Bisnis.com, JAKARTA – Neraca Pembayaran Indonesia (NPI) mencatatkan defisit sebesar US$1,5 miliar pada kuartal III/2023.
Meski demikian, defisit tersebut membaik dibandingkan dengan defisit pada kuartal II/2023 sebesar US$7,4 miliar. Perkembangan tersebut ditopang oleh defisit neraca transaksi berjalan dan transaksi modal dan finansial yang membaik.
Transaksi berjalan pada kuartal III/2023 tercatat defisit US$0,9 miliar atau 0,2% dari PDB, jauh lebih rendah dari defisit US$2,2 miliar atau 0,6% dari PDB pada kuartal sebelumnya.
Kepala Departemen Komunikasi Bank Indonesia Erwin Haryono menyampaikan bahwa neraca transaksi berjalan yang membaik didukung oleh perbaikan kinerja perdagangan barang dan jasa.
Surplus neraca perdagangan nonmigas tercatat meningkat, yang didukung oleh perbaikan permintaan beberapa komoditas ekspor, terutama besi dan baja, di tengah tren harga komoditas yang masih turun. Di sisi lain, defisit neraca perdagangan migas meningkat sejalan dengan kenaikan harga minyak dunia.

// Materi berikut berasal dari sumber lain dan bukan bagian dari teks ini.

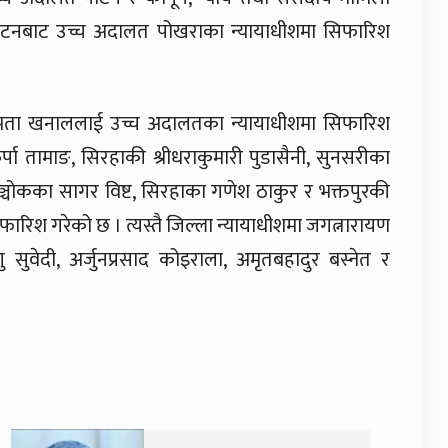
पाटनबाट उच्च अदालत पोखराका न्यायाधीशमा सिफारिश
्मी र ममता खनाललाई उच्च अदालतका न्यायाधीशमा सिफारिश
पा तामाङ, सिरहाकी श्रीधराकुमारी पुडासैनी, सुनसरीका
ाञ्चोकका सागर विष्ट, सिरहाका गणेश ठाकुर र भक्तपुरकी
ारिश गरेको छ । त्यस्तै जिल्ला न्यायाधीशमा जगत्नारायण
िष्णु सुवेदी, अर्जुनप्रसाद कोइराला, अमृतबहादुर बस्नेत र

Perbaikan neraca transaksi berjalan juga ditopang oleh penurunan defisit jasa, didukung oleh peningkatan kunjungan wisatawan mancanegara seiring dengan pemulihan sektor pariwisata yang terus berlangsung. Defisit neraca pendapatan primer juga menurun sejalan dengan pembayaran imbal hasil kepada investor asing yang lebih rendah.
Baca Juga
Sejalan dengan itu, kinerja transaksi modal dan finansial membaik, tercermin dari defisit US$0,3 miliar atau 0,1% dari PDB, jauh lebih rendah dari dengan defisit US$4,8 miliar atau 1,4% dari PDB pada kuartal sebelumnya.
Membaiknya defisit transaksi modal dan finansial didukung oleh berlanjutnya investasi langsung seiring tetap terjaganya persepsi positif investor terhadap prospek ekonomi domestik. Investasi lainnya juga mencatat surplus dipengaruhi oleh penarikan utang luar negeri untuk pembiayaan kegiatan usaha korporasi.
Sementara itu, investasi portofolio mencatat peningkatan defisit sejalan dengan aliran modal keluar dari pasar saham dan obligasi sebagai dampak dari ketidakpastian pasar keuangan global yang meningkat di tengah aliran modal asing yang masuk ke Sekuritas Rupiah Bank Indonesia (SRBI).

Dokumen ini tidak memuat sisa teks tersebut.